==== Trecho fornecido ====

A luxuosa edição de Poemas religiosos e alguns libertinos é ilustrada por desenhos delicados de Guignard, que abrem cada uma das seções em que o livro é dividido. Essas ilustrações captam muito bem o espírito lírico bandeiriano, recuperando os matizes populares, misteriosos e inquietos da relação do poeta com o mundano e o místico. No fim das contas, em termos editoriais, cabe sublinhar o cuidado, o respeito e o esmero com que a CosacNaify tem republicado algumas das obras mais importantes de Manuel Bandeira, entre elas algumas que estavam relegadas ao esquecimento, como as Crônicas da província do Brasil.

 

O místico carnal – É nos poemas da coletânea que está o Bandeira que conhecemos e reconhecemos como poeta próximo de nós, porque sua visão de mundo não é a de um místico, nem a do libertino; é a do homem comum, inquieto com suas próprias dúvidas. A visão religiosa do poeta é sempre mais humanizadora que mística; há menos transcendência do que imanência.

 

Tratando da figura de Deus, o tom é de devoção, mas sempre mesclada com o humor, a ironia, a dúvida e a camaradagem com os santos e os mortos, como em “Programa para depois de minha morte”. O onipresença do Deus católico aparece menos por devoção do que pela sombra avassaladora da morte, que, de resto, está em toda a obra do poeta: “Tudo é milagre./ Tudo, menos a morte./ – Bendita a morte, que é o fim de todos os milagres.”

====

- Problemas e tarefas -
**a)** Indique se cada afirmação abaixo está de acordo com o trecho sobre a poesia de Manuel Bandeira, respondendo sim ou não e citando literalmente as palavras do trecho que decidem a resposta. (i) Os desenhos de Guignard abrem cada uma das seções do livro. (ii) A visão religiosa do poeta é mais mística do que humanizadora. (iii) As Crônicas da província do Brasil figuram entre obras que estavam relegadas ao esquecimento.
**b)** Prossiga o trecho sobre a poesia de Manuel Bandeira a partir da última frase apresentada, mantendo o tom e o tema.

==== Dados fornecidos ====

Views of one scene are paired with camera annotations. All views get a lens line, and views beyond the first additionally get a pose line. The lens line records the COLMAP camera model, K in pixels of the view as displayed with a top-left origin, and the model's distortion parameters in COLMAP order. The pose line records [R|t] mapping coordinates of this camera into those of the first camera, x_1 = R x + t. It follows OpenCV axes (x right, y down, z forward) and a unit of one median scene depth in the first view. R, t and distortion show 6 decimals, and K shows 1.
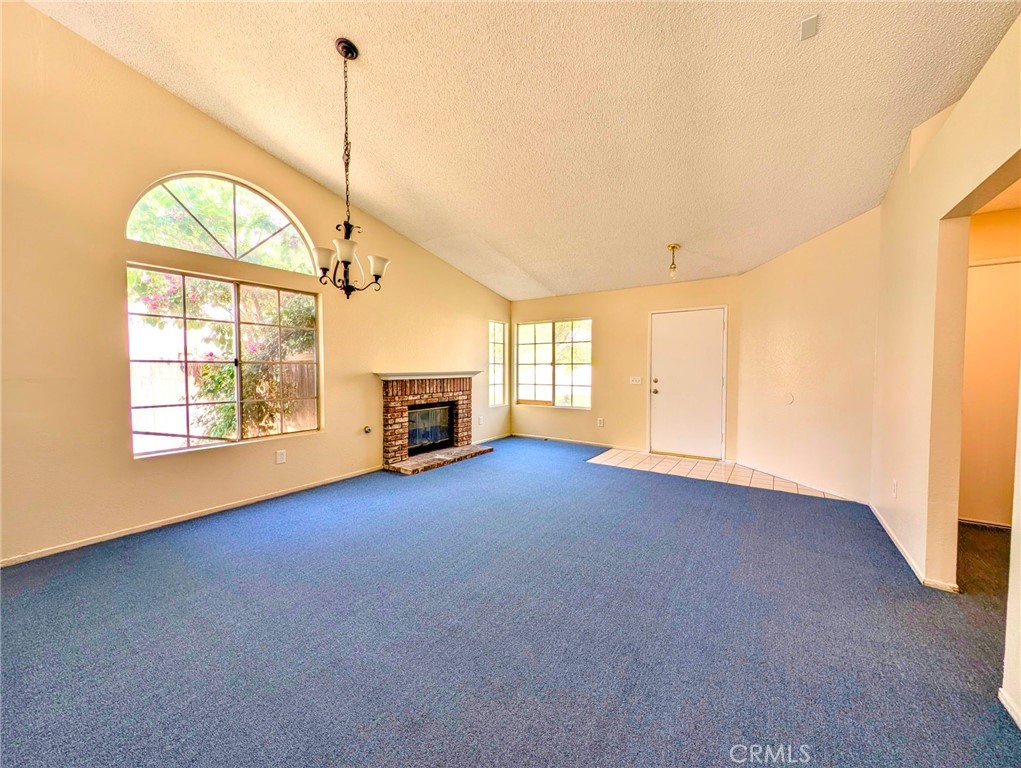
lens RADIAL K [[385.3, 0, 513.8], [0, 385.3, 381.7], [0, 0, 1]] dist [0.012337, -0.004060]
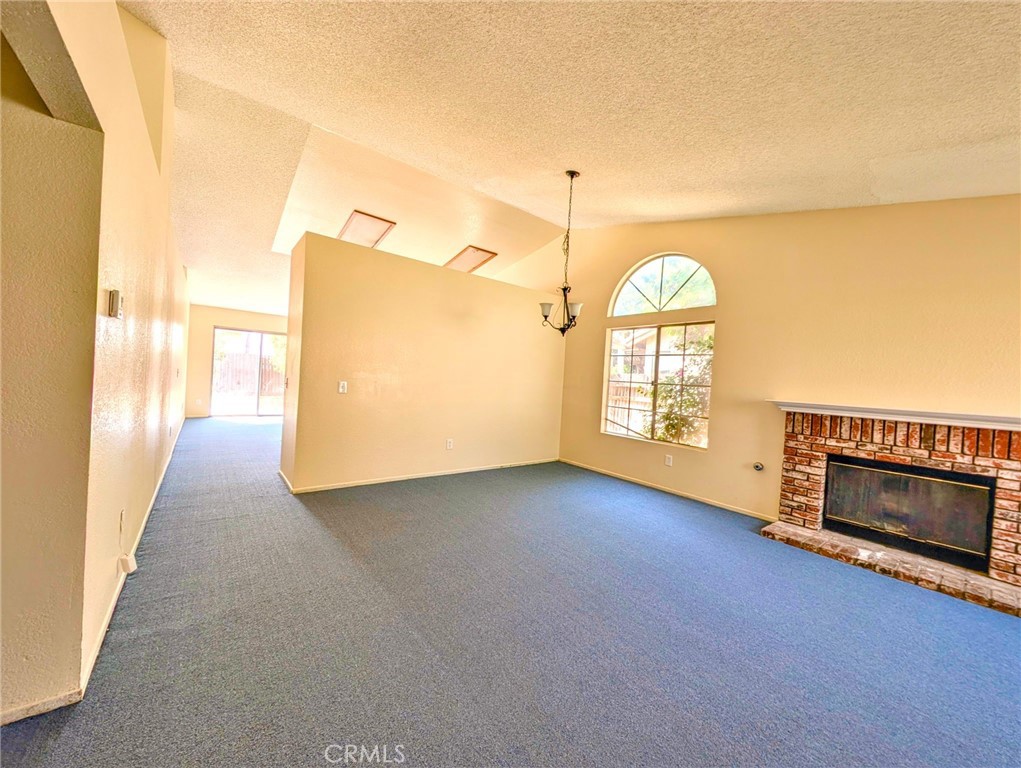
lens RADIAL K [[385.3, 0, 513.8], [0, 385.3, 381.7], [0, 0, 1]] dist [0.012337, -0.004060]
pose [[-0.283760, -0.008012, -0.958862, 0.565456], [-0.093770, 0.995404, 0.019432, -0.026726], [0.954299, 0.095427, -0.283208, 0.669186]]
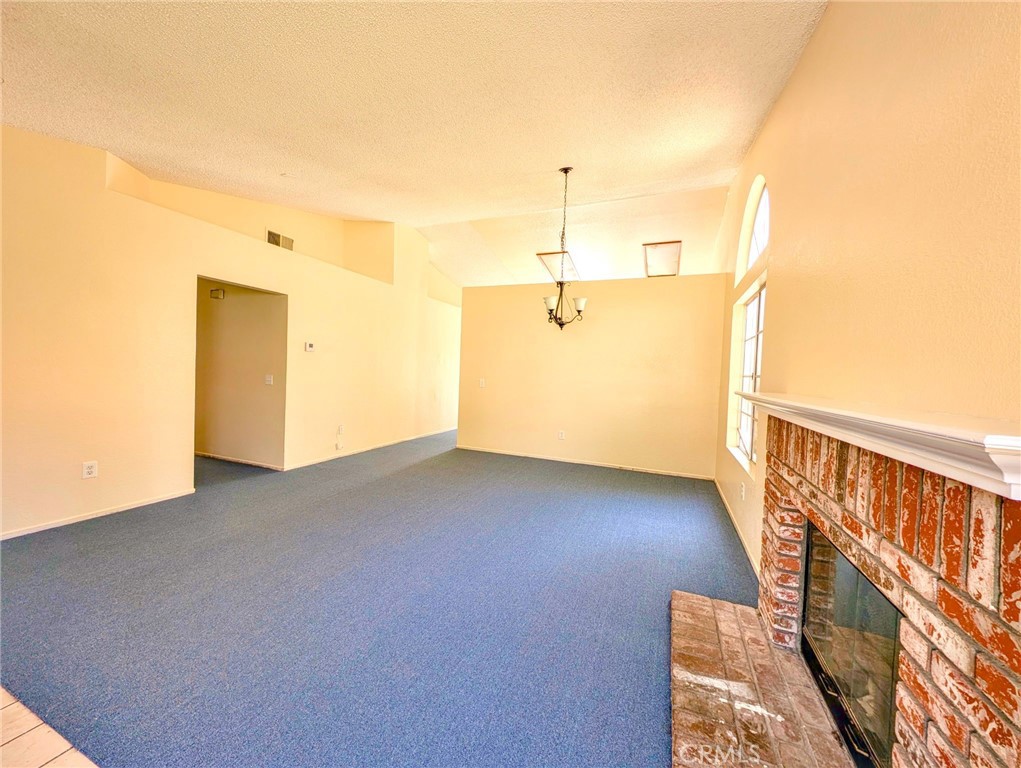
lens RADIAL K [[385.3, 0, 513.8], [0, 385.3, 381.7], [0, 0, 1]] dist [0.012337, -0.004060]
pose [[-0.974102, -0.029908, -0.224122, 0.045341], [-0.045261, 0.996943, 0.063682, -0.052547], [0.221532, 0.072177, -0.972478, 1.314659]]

====

- Respostas -
**a)**
(i) Sim: "que abrem cada uma das seções em que o livro é dividido".
(ii) Não: "A visão religiosa do poeta é sempre mais humanizadora que mística".
(iii) Sim: "entre elas algumas que estavam relegadas ao esquecimento, como as Crônicas da província do Brasil".

**b)**
 

O que interessa mais a Bandeira, na “Sagrada família”, são os laços humanos, abrasileirados, muito mais que o aspecto místico. Cristo, em Bandeira, é visto sob o prisma da cultura popular, que se insere até na métrica predominante: a redondilha menor. Cristo não é a sofrida figura da cruz da Igreja oficial. É, de outro modo, uma figura do imaginário do nosso povo, o menino humanizado cantado em festas e autos nada oficiais pelo país afora: “Por nós ele aceita/ O humano destino:/ Louvemos a glória/ De Jesus menino”. A incerteza do milagre humaniza ainda mais o Cristo: “Ele sabia que seria inútil/ O maior milagre;/ Que inútil seria todo sacrifício”. Assim, a subjetividade do poeta e a de um Cristo humano identificam-se, sobretudo pela via da revelação da paixão (pathos) e da dúvida diante do absoluto, como o “Talvez me salve” de “O crucifixo”.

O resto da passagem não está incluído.